To be precise: this is not a universal argument for minimum equity contributions. It's an argument that, when five specific conditions hold simultaneously — rental income offset, adequate liquidity, alternative deployment returns above debt cost, fixed-rate debt, and below-appraisal acquisition — the 20% down rule fails on standard capital efficiency criteria.
Most buyers don't have all five conditions. If you're buying a primary residence with no rental income potential, at market price, without the negotiation leverage a direct builder relationship provides, the calculus is different. The 20% rule exists for a reason — it's just not the reason most people think it is, and it doesn't apply in all situations the way it's being applied.
When rental income offsets net housing cost, alternative capital deployment returns exceed debt cost, a negotiated price provides below-appraisal equity at closing, and a structured subsidy reduces early-period debt service — the minimum equity contribution dominates the 20% heuristic on every relevant criterion: net present value, after-tax cash flow, capital efficiency, and option value on future acquisitions. The rule fails not because leverage is always superior, but because it was derived for a context that doesn't describe every buyer.
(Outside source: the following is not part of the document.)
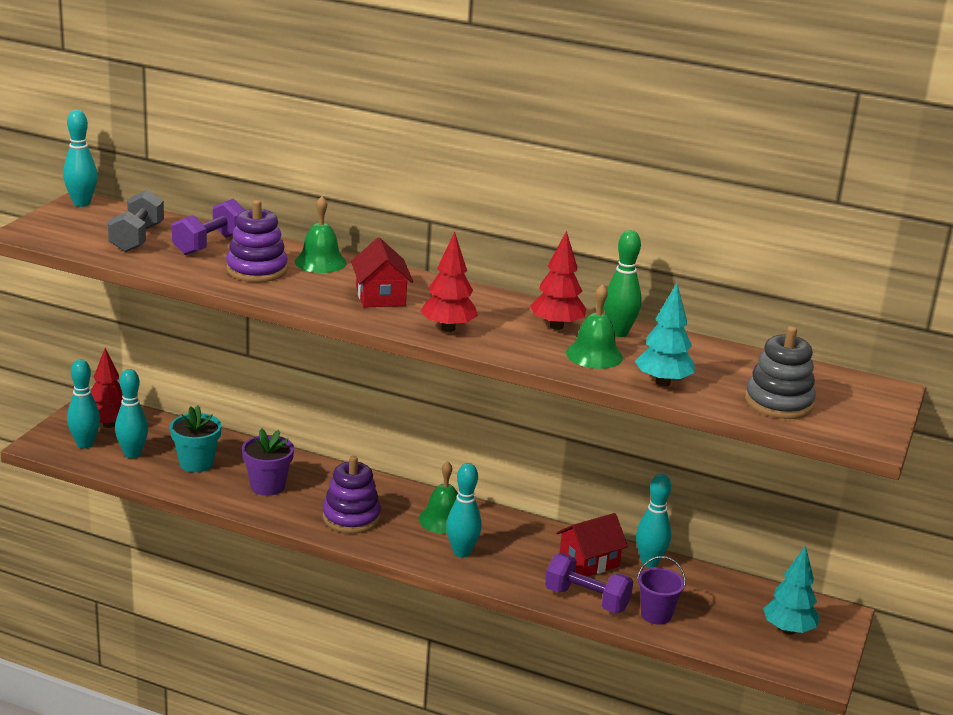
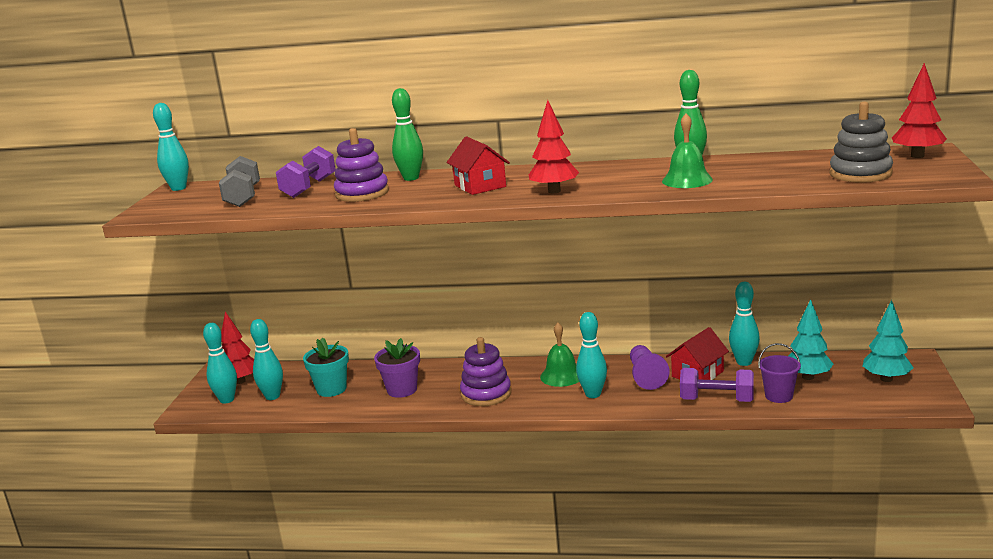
camera: 10 degrees left, 5 degrees down
(320, 262) = (411, 178): green bell -> green bowling pin
(532, 547) = (646, 376): none -> purple pawn
(556, 326) = (639, 172): red tree -> red tree (917, 156)
(662, 382) = (759, 183): turquoise tree -> turquoise tree (808, 377)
I find it not hard to believe that most people are using online tools that give them pretty accurate estimates, however I encourage you to really put your fingers on the keyboard and use Excel to DIY this. There is far too many variables to count like the ones mentioned above that no single tool that I know of accounts for. When you actually put pen to paper, you will see scenarios that exist, remember can't is the cancer to can.
Let's face it, the money, house, items are not coming with you after death. The true most important valuable aspect of life is your time and community (meaning family, friends, etc.). Gifting is one of the most God-like traits there are, and I encourage you to do the same. In my scenario I am using my growing income and buydown period to reduce the rent for my tenant to $750 a month to help him get caught up in life, this is frankly making it to where I take a significant loss ($1600 is what it could rent for) however I do not need the money and I find helping my friend frankly is worth more than that extra money. It's not easy but it's 100% worth it and I encourage you to give back however you can.
1 Hayek, F.A. "The Use of Knowledge in Society." American Economic Review
2 Mises, L. von. Human Action: A Treatise on Economics. Yale University Press, 1949.
3 Modigliani, F. & Miller, M.H. "The Cost of Capital, Corporation Finance and the Theory of Investment." American Economic Review.
4 Modigliani, F. & Miller, M.H. "Corporate Income Taxes and the Cost of Capital: A Correction." American Economic Review
5 Fama, E.F. "Efficient Capital Markets: A Review of Theory and Empirical Evidence." Journal of Finance
All financial figures based on actual executed transaction documents. Depreciation calculations apply MACRS straight-line over 27.5 years per IRC §168(c). Tax shield estimates assume 22% federal marginal rate. Investment return projections reference Ibbotson & Associates S&P 500 long-run series (1928–2024) and VMFXX 7-day SEC yield. Not investment or tax advice — consult a qualified professional before applying any of this to your situation.